Scientists build highly accurate molecular water model using machine learning
While water is perceived to be one of the simplest substances in the world, modeling its behavior on the atomic or molecular level has frustrated scientists for decades. To date, no single model has been able to accurately represent the plethora of water's singular characteristics, including the fact that it is densest at a temperature slightly higher than its melting point.
A new study from the U.S. Department of Energy's (DOE) Argonne National Laboratory has achieved a breakthrough in the effort to mathematically represent how water behaves. To do so, Argonne researchers used machine learning to develop a new, computationally inexpensive water model that more accurately represents the thermodynamic properties of water, including how water changes to ice at the molecular scale.
In the study, researchers at Argonne's Center for Nanoscale Materials (CNM) used a machine learning workflow to optimize a new molecular model of water. They trained their model against extensive experimental data to generate a highly accurate molecular-scale model of water's properties. The CNM is a DOE Office of Science User Facility.

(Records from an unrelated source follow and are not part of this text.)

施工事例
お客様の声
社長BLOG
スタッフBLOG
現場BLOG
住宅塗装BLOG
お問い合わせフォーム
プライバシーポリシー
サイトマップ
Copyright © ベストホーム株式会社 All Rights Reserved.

Optimizing model parameters for water has long been a challenge, and more than 50 different water models currently exist, according to Argonne nanoscientist Subramanian Sankaranarayanan, the study's corresponding author.
"We are trying to understand how to navigate the complex parameter space for any given model in order to capture a wide spectrum of water's properties, which is extremely difficult," Sankaranarayanan explained. "There is no existing model that can account for water's melting point, its density maximum and the density of ice, all at the same time."
Trying to create quantum mechanical or atomistic models to capture water's behavior had flummoxed researchers because they are so computationally intensive and still fail to reproduce many temperature-dependent properties of water. According to Henry Chan, Argonne postdoctoral researcher and the lead author of the study, this is even more difficult to achieve for simple models, such as the one used in this study.
For the researchers, the choice to use entire water molecules as the fundamental unit in the model allowed them to perform the simulation at low computational cost.
"While traditionally these simple models introduce a number of approximations and often suffer from poor accuracy, machine learning allows us to create a much more accurate model while maintaining simplicity," said University of Louisville assistant professor Badri Narayanan, a co-first author of the study.
However, even with this reduced computational expense, some physical properties can be difficult to simulate without large-scale supercomputers. The team used the Mira supercomputer at the Argonne Leadership Computing Facility, a DOE Office of Science User Facility, to perform simulations of up to 8 million water molecules to study the growth and formation of interfaces in polycrystalline ice.
According to co-first author and CNM assistant scientist Mathew Cherukara, this new model, termed "coarse-grained," achieves a fidelity on par with models that incorporate an atomic-level description. "Traditionally, you would think that introducing these approximations would typically result in a far worse model—one that's efficient but that does not perform very well," he said. "The beauty is that this molecular model has no right to be as accurate as the atomistic models, but still ends up being so."
To achieve the high accuracy of the coarse-grained model, the researchers trained the model using information drawn from nearly a billion atomic-scale configurations involving temperature-dependent properties that are well known. "Essentially, we said to our model, 'look, this is what the properties are,' and asked it to give us parameters that were able to reproduce them," Chan said.
Training the model involved what Chan called a "hierarchical approach," in which each candidate model was put through a series of tests or evaluations, starting with basic essential properties before working its way up to more complex ones. "You can think of it like trying to teach a child a skill," Chan said. "You start with something fundamental and work your way up once you see progress."
The researchers also showed that their approach could be used to improve the performance of other existing atomistic and molecular models. "We were able to significantly improve the performance of existing high-quality water models using our hierarchical approach. In principle, we should be able to revisit all molecular models and help each one of them attain their best performance," Sankaranarayanan said.
A paper based on the study, "Machine learning coarse grained models for water," appeared in the January 22 online issue of Nature Communications. Other Argonne authors included Chris Benmore, Stephen Gray, and Troy Loeffler.